-------- DATA SHOWN
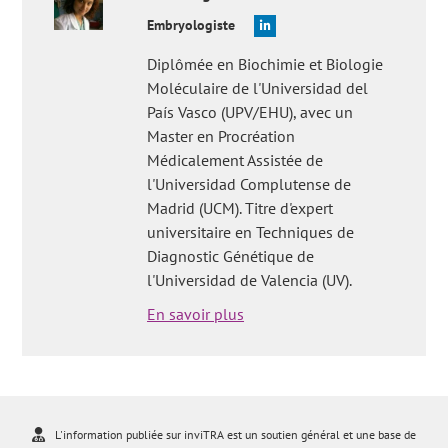
Embryologiste
Diplômée en Biochimie et Biologie
Moléculaire de l'Universidad del
País Vasco (UPV/EHU), avec un
Master en Procréation
Médicalement Assistée de
l'Universidad Complutense de
Madrid (UCM). Titre d'expert
universitaire en Techniques de
Diagnostic Génétique de
l'Universidad de Valencia (UV).
En savoir plus
L'information publiée sur inviTRA est un soutien général et une base de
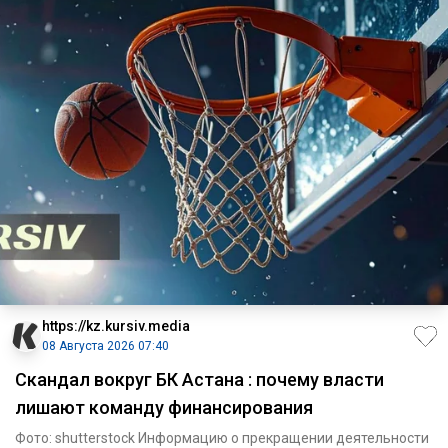
https://kz.kursiv.media
08 Августа 2026 07:40
Скандал вокруг БК Астана : почему власти
лишают команду финансирования
Фото: shutterstock Информацию о прекращении деятельности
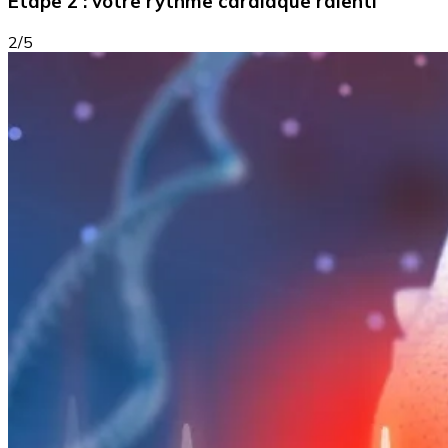
Étape 2 : votre rythme cardiaque ralenti
2/5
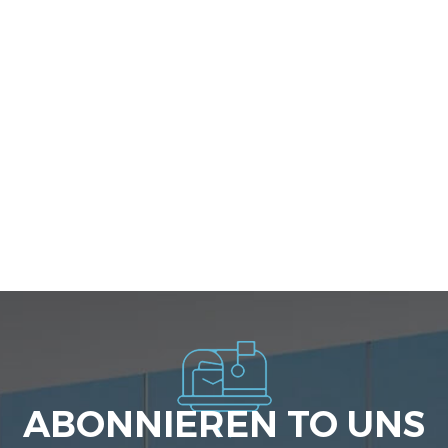
ABONNIEREN TO UNS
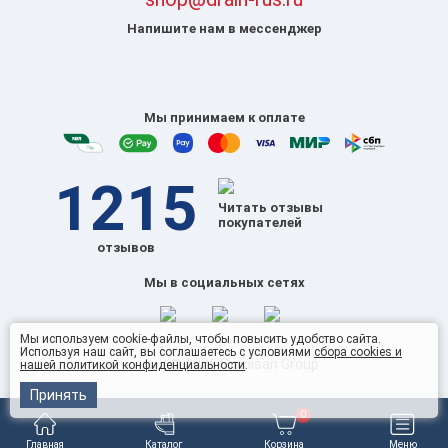
Напишите нам в мессенджер
Мы принимаем к оплате
1215
Читать отзывы
покупателей
отзывов
Мы в социальных сетях
Мы используем cookie-файлы, чтобы повысить удобство сайта.
Используя наш сайт, вы соглашаетесь с условиями
сбора cookies и
© 2026 Omnisan Group
нашей политикой конфиденциальности
.
Принять
0
Главная
Каталог
Корзина
Меню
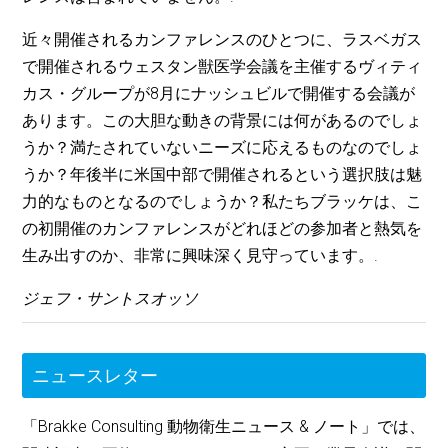
近々開催されるカンファレンスのひとつに、ラスベガス
で開催されるウェスタン獣医学会議を主催するヴィティ
カス・グループが8月にナッシュビルで開催する会議が
あります。この大胆な動きの背景には何があるのでしょ
うか？満たされていないニーズに応えるものなのでしょ
うか？年後半に米国中部で開催されるという選択肢は魅
力的なものとなるのでしょうか？私たちブラッケは、こ
の初開催のカンファレンスがどれほどの参加者と熱気を
生み出すのか、非常に興味深く見守っています。.
ジェフ・サントスオッソ
ニュースレター
「Brakke Consulting 動物衛生ニュース & ノート」では、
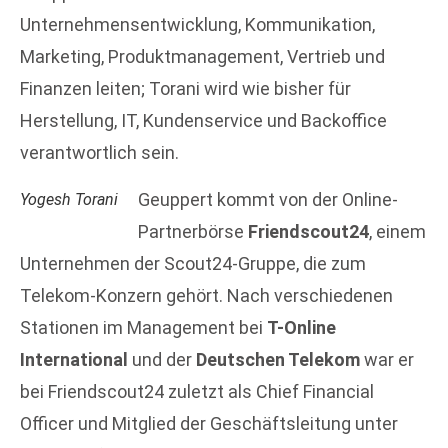
Unternehmensentwicklung, Kommunikation,
Marketing, Produktmanagement, Vertrieb und
Finanzen leiten; Torani wird wie bisher für
Herstellung, IT, Kundenservice und Backoffice
verantwortlich sein.
Geuppert kommt von der Online-
Yogesh Torani
Partnerbörse
Friendscout24
, einem
Unternehmen der Scout24-Gruppe, die zum
Telekom-Konzern gehört. Nach verschiedenen
Stationen im Management bei
T-Online
International
und der
Deutschen Telekom
war er
bei Friendscout24 zuletzt als Chief Financial
Officer und Mitglied der Geschäftsleitung unter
----------------
### WORK REQUEST
Return all lines above that mention the word "Torani".

### ANSWER TO THIS EXERCISE
Finanzen leiten; Torani wird wie bisher für
Yogesh Torani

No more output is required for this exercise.